The late 1920s were characterized as mad speculative years of false prosperity. During this time Reading National Bank, one of the two leading banks of Reading, attempted to buy Sellers' corner and the four properties east of it with the notion of erecting a new banking house that would be the envy of all others - particularly Pennsylvania Trust Company, its arch rival.
They made Joseph Sellers an offer of $250,000 for the corner which proved too good to refuse. Sellers & Co. remained at its accustomed location until the close of 1930; thereafter it reopened in more modest quarters at 130 North Fifth St., home until 1967.
Reading National Bank never got around to constructing the palatial banking house it envisioned. Nor did there materialize a 15-story skyscraper later proposed for that corner. The Sellers and Co. and surrounding buildings were razed in the mid-1930s and a 2-story steel frame building erected on the corner lot which in 1928 was listed as the most valuable property in the city.
The sign on the Sellers & Co. building states that a 15-story office building will be erected here, on the northeast corner of Sixth and Penn, which will be ready for occupancy by Nov. 1, 1931. The ancient structure was removed but the office high-rise never materialized.
The city directory for 1931 shows Joseph Sellers and Grover Ritter as joint owners of the reorganized company at their new location at 130 North Fifth Street. At this location finely-made custom-tailored garments for men were the mainstay. About 10 people were on the payroll during the 1930s, most having been with the firm for many years.

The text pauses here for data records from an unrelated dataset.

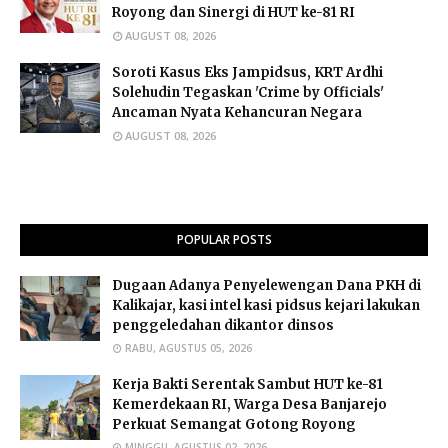
Royong dan Sinergi di HUT ke-81 RI
AUGUST 08, 2026
Soroti Kasus Eks Jampidsus, KRT Ardhi
Solehudin Tegaskan 'Crime by Officials'
Ancaman Nyata Kehancuran Negara
AUGUST 08, 2026
POPULAR POSTS
Dugaan Adanya Penyelewengan Dana PKH di
Kalikajar, kasi intel kasi pidsus kejari lakukan
penggeledahan dikantor dinsos
RABU, AGUSTUS 05, 2026
Kerja Bakti Serentak Sambut HUT ke-81
Kemerdekaan RI, Warga Desa Banjarejo
Perkuat Semangat Gotong Royong
MINGGU, AGUSTUS 02, 2026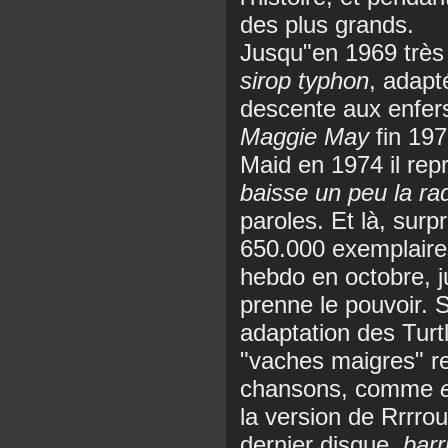
des plus grands.
Jusqu"en 1969 très
sirop typhon
, adapt
descente aux enfer
Maggie May
fin 197
Maid en 1974 il repr
baisse un peu la ra
paroles. Et là, surp
650.000 exemplaire
hebdo en octobre, j
prenne le pouvoir.
adaptation des Turtl
"vaches maigres" r
chansons, comme
la version de Rrrroul
dernier disque,
barr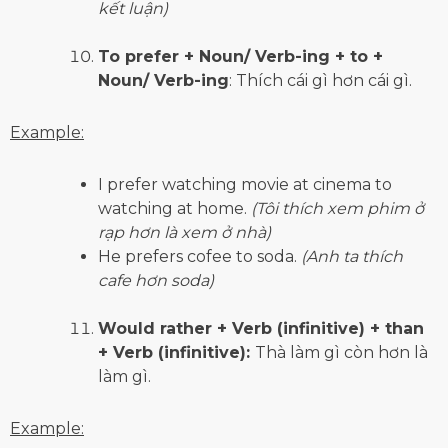
kết luận)
To prefer + Noun/ Verb-ing + to +
Noun/ Verb-ing
: Thích cái gì hơn cái gì.
Example:
I prefer watching movie at cinema to
watching at home.
(Tôi thích xem phim ở
rạp hơn là xem ở nhà)
He prefers cofee to soda.
(Anh ta thích
cafe hơn soda)
Would rather + Verb­ (infinitive) + than
+ Verb (infinitive):
Thà làm gì còn hơn là
làm gì.
Example: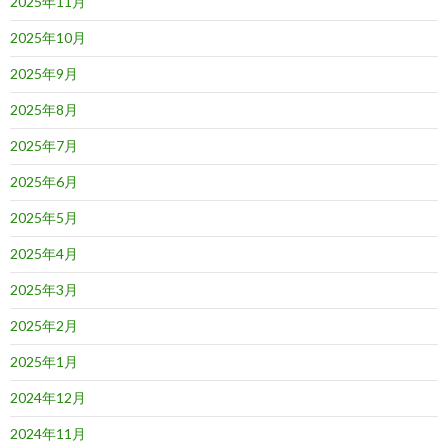
2025年11月
2025年10月
2025年9月
2025年8月
2025年7月
2025年6月
2025年5月
2025年4月
2025年3月
2025年2月
2025年1月
2024年12月
2024年11月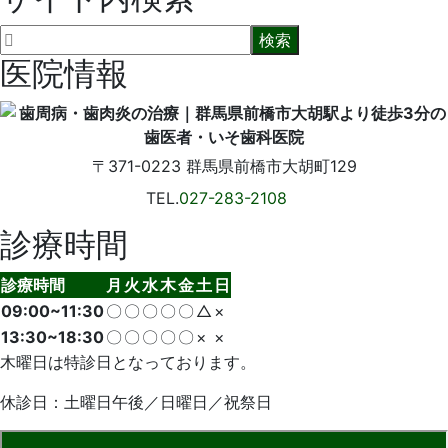
医院情報
〒371-0223
群馬県前橋市大胡町129
TEL.
027-283-2108
診療時間
診療時間
月
火
水
木
金
土
日
09:00~11:30
〇
〇
〇
〇
〇
△
×
13:30~18:30
〇
〇
〇
〇
〇
×
×
木曜日は特診日となっております。
休診日：土曜日午後／日曜日／祝祭日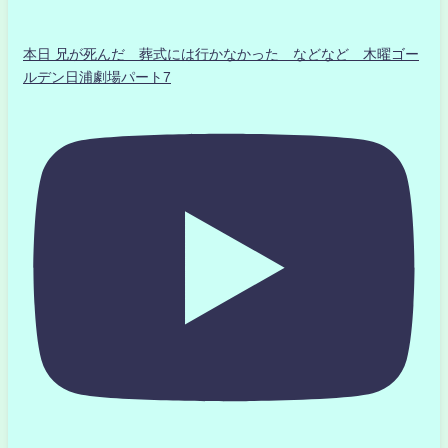
本日 兄が死んだ 葬式には行かなかった などなど 木曜ゴー
ルデン日浦劇場パート7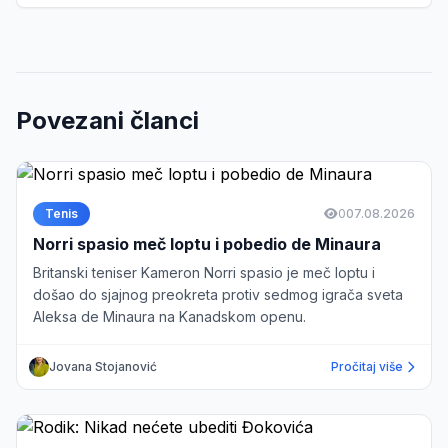
Povezani članci
Tenis
0
07.08.2026
Norri spasio meč loptu i pobedio de Minaura
Britanski teniser Kameron Norri spasio je meč loptu i
došao do sjajnog preokreta protiv sedmog igrača sveta
Aleksa de Minaura na Kanadskom openu.
Jovana Stojanović
Pročitaj više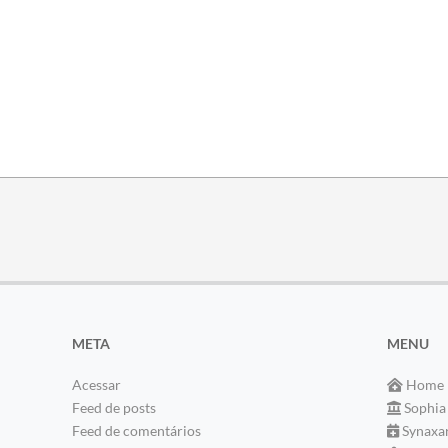
META
MENU
Acessar
Home
Feed de posts
Sophia
Feed de comentários
Synaxa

In March 1936 Joseph Sellers died leaving Grover Ritter to continue the business. A decade later Grover's son John signed on as an apprentice. By 1954 John - known to everyone as Jack - was doing much of the cutting and designing, a craft requiring a high degree of skill and superior judgment.
On June 1, 1979, the 135-year-old firm, known as Sellers & Co., ceased operations forever - a victim of changing times and trends.
From the time of Grover Ritter’s death in July 1958 to completion of the last suit, Jack alone was the embodiment of Sellers & Co., which in its final days gave employment to three persons. Mr. Jack Ritter maintained the high standards of Sellers & Co. until the very end.
The last home of Sellers & Co. was at 146 N. Fifth St. where the custom-tailoring operation was conducted from 1967 to June 1, 1979.